The day is drawing near and it seems as if nothing on my to-do list is getting done! My mind is so here and there, completely scatter brained! I try to start this or that on my list of to-dos, then my body says nope… all your stress and anxiety has taken all the possible energy out of you …. there is nothing left. Ultimately nothing is getting done that I want too! I am just stressing out over this procedure. You would think after one has had so many surgeries that I would be used to the process. Nope. Not me.
My anxiety has been through the roof. The inability to think straight is out of the question. I have all these thoughts rolling around in my head that I can’t seem to keep them all straight. And even when I am talking, I lose my thoughts so quickly… just POOF… GONE. I can be mid-sentence and another thought will jump into my head. I then completely loose the thought I was talking about. It is so frustrating! I was talking to my husband the other night and I was confused on the day of the week. It was Monday and I was thinking it was Tuesday. So, after he so patiently explained to me that I was a day off… I proceeded to tell him that our son had a certain something going on the next day, Wednesday. Again, he kindly reminded me that the next day was TUESDAY. Oh, the patience that he has with me I am so ever thankful for! It is those little things that just get under my skin, because it is something that I should be able to remember. It’s simply just the day of the week.
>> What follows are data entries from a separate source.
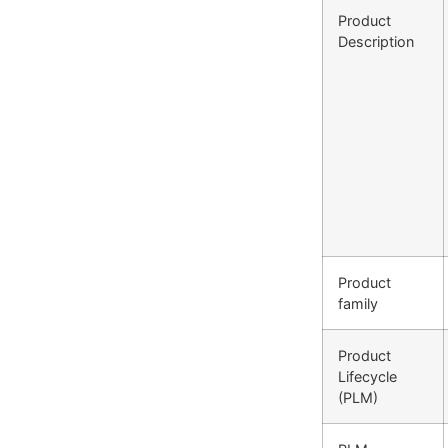
Product
Description
Product
family
Product
Lifecycle
(PLM)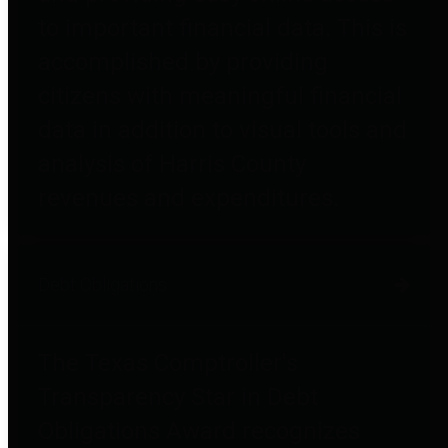
to important financial data. This is
accomplished by providing
citizens with meaningful financial
data in addition to visual tools and
analysis of Harris County
revenues and expenditures.
Debt Obligations
The Texas Comptroller's
Transparency Star in Debt
Obligations Award recognizes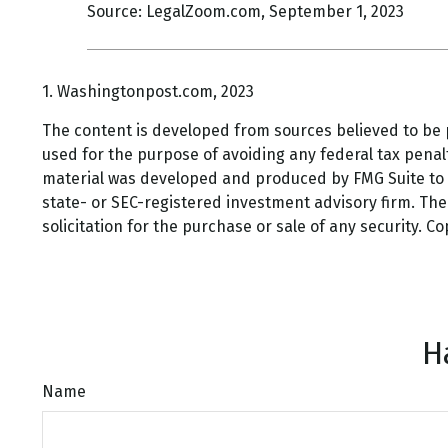
Source: LegalZoom.com, September 1, 2023
1. Washingtonpost.com, 2023
The content is developed from sources believed to be pr
used for the purpose of avoiding any federal tax penalti
material was developed and produced by FMG Suite to pr
state- or SEC-registered investment advisory firm. Th
solicitation for the purchase or sale of any security. C
H
Name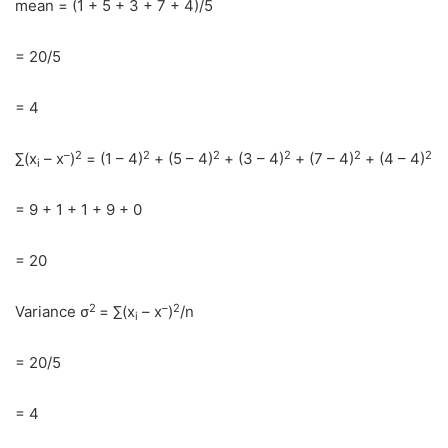
mean = (1 + 5 + 3 + 7 + 4)/5
= 20/5
= 4
–
2
2
2
2
2
2
∑(x
– x
)
= (1 – 4)
+ (5 – 4)
+ (3 – 4)
+ (7 – 4)
+ (4 – 4)
i
= 9 + 1 + 1 + 9 + 0
= 20
2
–
2
Variance σ
= ∑(x
– x
)
/n
i
= 20/5
= 4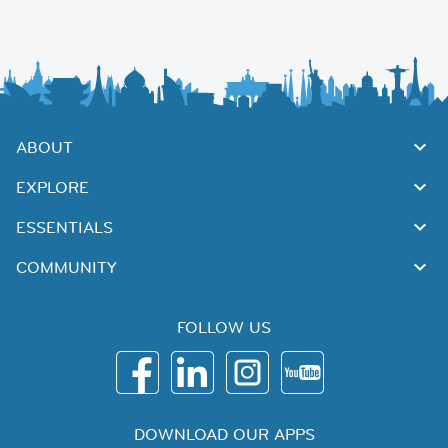
ABOUT
EXPLORE
ESSENTIALS
COMMUNITY
FOLLOW US
DOWNLOAD OUR APPS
Then, to be reminded twice within five minutes that I am off on my days, is crazy. I am a control freak by nature so for me to be “losing it” is difficult to grasp. It seems as if these moments are more frequent when I’m stressed out. And this surgery is really stressing me out!
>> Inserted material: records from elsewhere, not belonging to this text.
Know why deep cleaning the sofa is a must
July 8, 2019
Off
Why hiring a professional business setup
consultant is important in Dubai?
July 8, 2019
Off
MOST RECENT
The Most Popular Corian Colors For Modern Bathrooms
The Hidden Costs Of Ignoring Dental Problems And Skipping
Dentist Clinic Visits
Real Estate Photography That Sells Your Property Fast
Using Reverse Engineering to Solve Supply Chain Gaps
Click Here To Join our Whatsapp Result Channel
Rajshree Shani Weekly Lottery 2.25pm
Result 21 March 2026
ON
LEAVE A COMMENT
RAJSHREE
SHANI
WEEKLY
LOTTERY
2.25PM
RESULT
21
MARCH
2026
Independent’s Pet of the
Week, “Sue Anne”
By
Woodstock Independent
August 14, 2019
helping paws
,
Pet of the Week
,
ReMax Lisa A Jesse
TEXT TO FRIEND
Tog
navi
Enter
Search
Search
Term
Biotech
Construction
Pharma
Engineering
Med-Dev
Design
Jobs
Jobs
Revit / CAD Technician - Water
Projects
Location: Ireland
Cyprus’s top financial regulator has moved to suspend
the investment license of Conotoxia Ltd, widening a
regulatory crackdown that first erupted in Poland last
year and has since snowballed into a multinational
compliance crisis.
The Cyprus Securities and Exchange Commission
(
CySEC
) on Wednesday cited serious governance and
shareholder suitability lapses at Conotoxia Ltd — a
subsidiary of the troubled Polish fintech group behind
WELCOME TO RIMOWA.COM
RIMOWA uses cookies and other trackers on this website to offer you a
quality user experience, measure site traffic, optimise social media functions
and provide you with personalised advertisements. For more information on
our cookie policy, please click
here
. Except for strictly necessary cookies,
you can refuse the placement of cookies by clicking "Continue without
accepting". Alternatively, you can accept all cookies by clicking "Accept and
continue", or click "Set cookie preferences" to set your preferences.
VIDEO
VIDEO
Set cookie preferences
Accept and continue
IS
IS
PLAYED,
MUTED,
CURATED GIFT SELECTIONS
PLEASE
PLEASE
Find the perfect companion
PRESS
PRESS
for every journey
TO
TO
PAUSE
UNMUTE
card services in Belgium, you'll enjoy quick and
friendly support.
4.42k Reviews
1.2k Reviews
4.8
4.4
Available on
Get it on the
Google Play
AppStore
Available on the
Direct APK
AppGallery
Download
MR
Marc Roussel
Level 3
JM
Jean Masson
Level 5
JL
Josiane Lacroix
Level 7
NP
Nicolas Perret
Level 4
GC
So back on track, I had it all planned out, I was going to do just a little at a time, each day leading up to the procedure allowing for my inability to do a lot at one time. However, each morning I see the kids off to school and then I am physically done. I’m exhausted. So, I go and lay down in bed and try and read. Nope. How about coloring? Nope. My eyes aren’t focusing. They are too tired. How about a simple game on my phone? Nope. The only thing that it seems that my brain is interested in doing is thinking about this upcoming procedure and what needs to be done before I go in…
SO these, next few days I needs to reign in my thoughts and work on trying to stay focused on the here and now and take things more moment to moment and not day-to-day as that is just too much for me to handle right now. Also, to let go of the things that may not get done.
How do you manage anxiety when it creeps in and doesn’t want to let go?
How do you manage to stay in the moment and now over whelmed with the big picture?